White voters vs. minority schoolchildren

(courtesy of CensusScope; click to enlarge)

White voters don’t like paying for the education of minority schoolchildren, or so we learn from a New York Times article this week that looked at places in New York where school budgets were voted down this year. The article’s author, Sam Roberts, found that in places where the majority of voters were white and the majority of schoolchildren were minorities, the budgets “fare[d] worse.”

Roberts also cites research that has shown the same trend to be true at the state level – in states where most voters are white but most children are minorities, spending on education is lower.

In part, this may be an older people vs. younger people dilemma. Many of these places are sites of changing demographics, where young minority families are moving in alongside a population of white empty-nesters who’ve stuck around after young white families have moved on. The white voters may be reluctant to pay for schools when they don’t perceive any benefits accruing to themselves or their children. In terms of property values, some might argue that the voters’ behavior is shortsighted because real-estate prices are so often dominated by school quality, especially in the suburbs where these trends are playing out.

Some political scientists have done research on a supposed “gray peril,” which is the idea that the elderly can act as obstacles in districts heavily dependent on local sources for school funds. But Michael Berkman and Eric Plutzer, in a 2005 book entitled Ten Thousand Democracies: Politics And Public Opinion In America’s School Districts, conclude that the gray peril is “grossly overstated.” They differentiate between the “migrant” and the “long-standing” elderly, a distinction that helps them build their case that the elderly who have lived in a community for a long time feel greater “loyalty” and thus support the local public schools (through higher property taxes) more than seniors who’ve only recently arrived.

On a larger scale, and in the longer term, it’s also interesting to think about how this phenomenon could play out at the national level. The U.S. is on track to have a population that is “majority minority,” and by the year 2025 nearly a third of all children in the country will be Latino.

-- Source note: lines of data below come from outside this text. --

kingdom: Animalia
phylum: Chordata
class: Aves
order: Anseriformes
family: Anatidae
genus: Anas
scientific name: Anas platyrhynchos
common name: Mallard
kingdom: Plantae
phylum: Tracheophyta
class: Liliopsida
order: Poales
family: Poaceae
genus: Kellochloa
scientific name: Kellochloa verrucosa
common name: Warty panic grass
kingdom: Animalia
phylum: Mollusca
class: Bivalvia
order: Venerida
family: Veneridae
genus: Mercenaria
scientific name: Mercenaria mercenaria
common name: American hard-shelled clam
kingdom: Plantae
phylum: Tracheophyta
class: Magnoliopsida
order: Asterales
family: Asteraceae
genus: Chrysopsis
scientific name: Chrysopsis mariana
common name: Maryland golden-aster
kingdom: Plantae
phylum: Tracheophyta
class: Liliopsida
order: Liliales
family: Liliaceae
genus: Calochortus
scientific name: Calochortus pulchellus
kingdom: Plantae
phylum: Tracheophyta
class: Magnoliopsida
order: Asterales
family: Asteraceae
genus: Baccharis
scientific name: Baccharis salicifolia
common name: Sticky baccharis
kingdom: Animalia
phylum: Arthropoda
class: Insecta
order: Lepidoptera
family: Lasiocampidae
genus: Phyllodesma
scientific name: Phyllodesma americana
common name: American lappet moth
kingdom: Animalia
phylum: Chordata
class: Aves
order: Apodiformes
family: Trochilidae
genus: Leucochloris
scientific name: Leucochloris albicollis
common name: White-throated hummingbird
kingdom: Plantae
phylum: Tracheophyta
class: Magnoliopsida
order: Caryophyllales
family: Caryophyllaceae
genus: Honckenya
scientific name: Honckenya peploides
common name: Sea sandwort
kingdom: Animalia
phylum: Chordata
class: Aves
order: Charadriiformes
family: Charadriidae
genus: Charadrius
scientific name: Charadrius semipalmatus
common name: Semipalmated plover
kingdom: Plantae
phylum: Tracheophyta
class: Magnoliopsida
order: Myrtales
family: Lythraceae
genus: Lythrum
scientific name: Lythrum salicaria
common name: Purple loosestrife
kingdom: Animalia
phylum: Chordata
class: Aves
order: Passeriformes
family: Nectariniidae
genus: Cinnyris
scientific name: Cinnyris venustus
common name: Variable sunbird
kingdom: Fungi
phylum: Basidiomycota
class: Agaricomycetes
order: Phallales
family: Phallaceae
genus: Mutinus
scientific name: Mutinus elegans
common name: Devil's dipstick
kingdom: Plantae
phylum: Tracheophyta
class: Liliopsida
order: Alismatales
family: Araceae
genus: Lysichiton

Already, there is a reluctance to spend more on schools, particularly because of the recession. No Child Left Behind was often decried as an “unfunded mandate,” and now, with states in fiscal crisis, education has seen major cuts. The Obama administration is about to funnel several billion dollars into schools to lessen the impact of such cuts, but — excluding Race to the Top and, perhaps, money for charter schools — there’s been a lot of outcry against President Obama’s spending measures.

Yet, at the same time, a majority of Americans say the level of school funding makes a difference in quality, and a third say it’s a problem for their districts (up from a fifth in 2005), according to a survey published this week by Phi Delta Kappan and Gallup. We’ll have to wait and see whether these concerns translate into votes as demographics continue to shift in coming years.

Justin Snider contributed to this post.